All Modernisers Now mdi-fullscreen
Maude’s appointment as party chairman signals that Howard wants the modernisation of the Tories to be his legacy. Now everyone’s a moderniser despite whatever they said last week. Doc Fox rather weakly tried to position himself as a moderniser too, a freedom loving libertarian even, “whose instincts are economically conservative and socially liberal in tune with the diversity and aspirations of Britain in the twenty-first century”. He told the Politeia crowd some other platitudes about the reality of modern urban Britain. If it was a leadership speech it was hardly barnstorming.

Some real modernisers have been writing in the anti-Tory press about what they think the Tories need to be doing. John Bercow has been putting himself about telling the Indy and anyone else who will listen what needs to be done (he won’t run, but might be a key lieutenant).
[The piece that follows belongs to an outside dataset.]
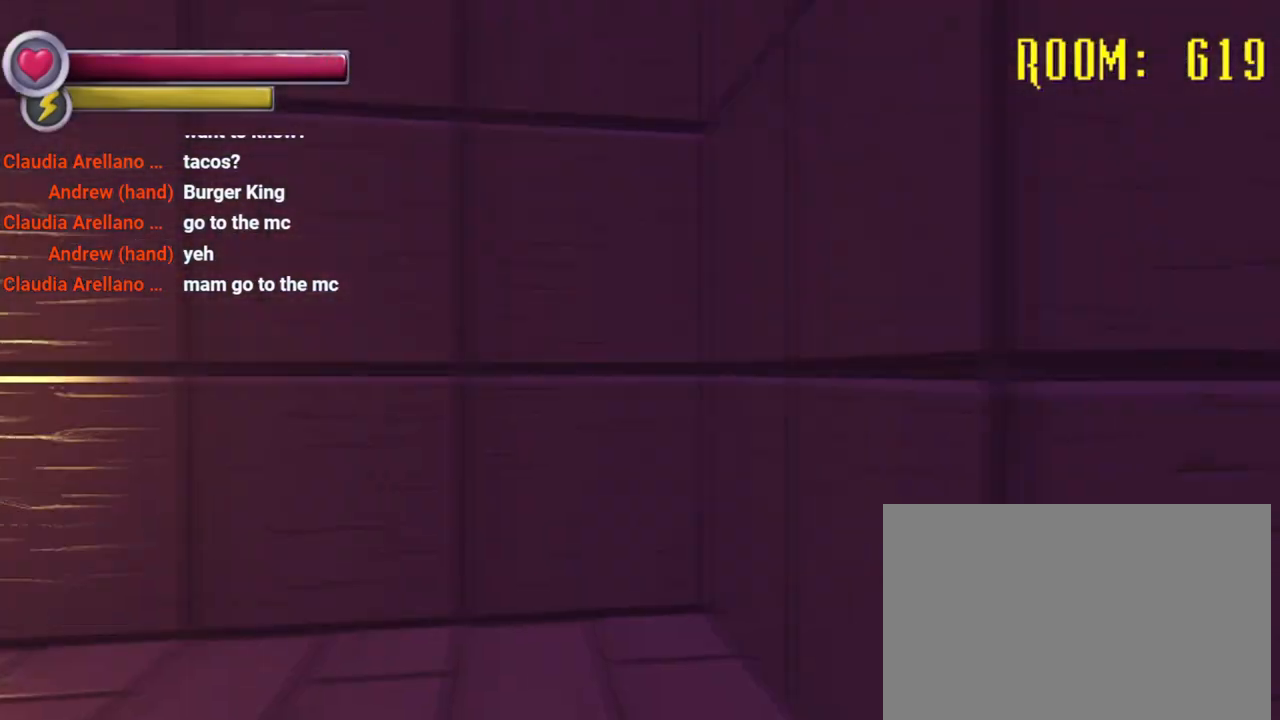
{"buttons": [], "left_stick": "center", "right_stick": "center", "events": [[367, "right_stick", "center"]]}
Tim Yeo said similar things in the Guardian, Alan Duncan got profiled in the Indy, Malcolm Rifkind in the Observer signaled he wants to go back to watered down socialism. All very well, but do Tories read those papers? Chaps, who elects the next Tory leader?

Guido thinks it amusing, and a sign of shrewder judgement, that only David Davis has thought to write in the Torygraph for the benefit of his potential constituency. Maude and Stephen Dorrel, neither of whom are running, are the only others to do so. Of everything so far, John O’Sullivan talked the most sense in the FT about what is going on.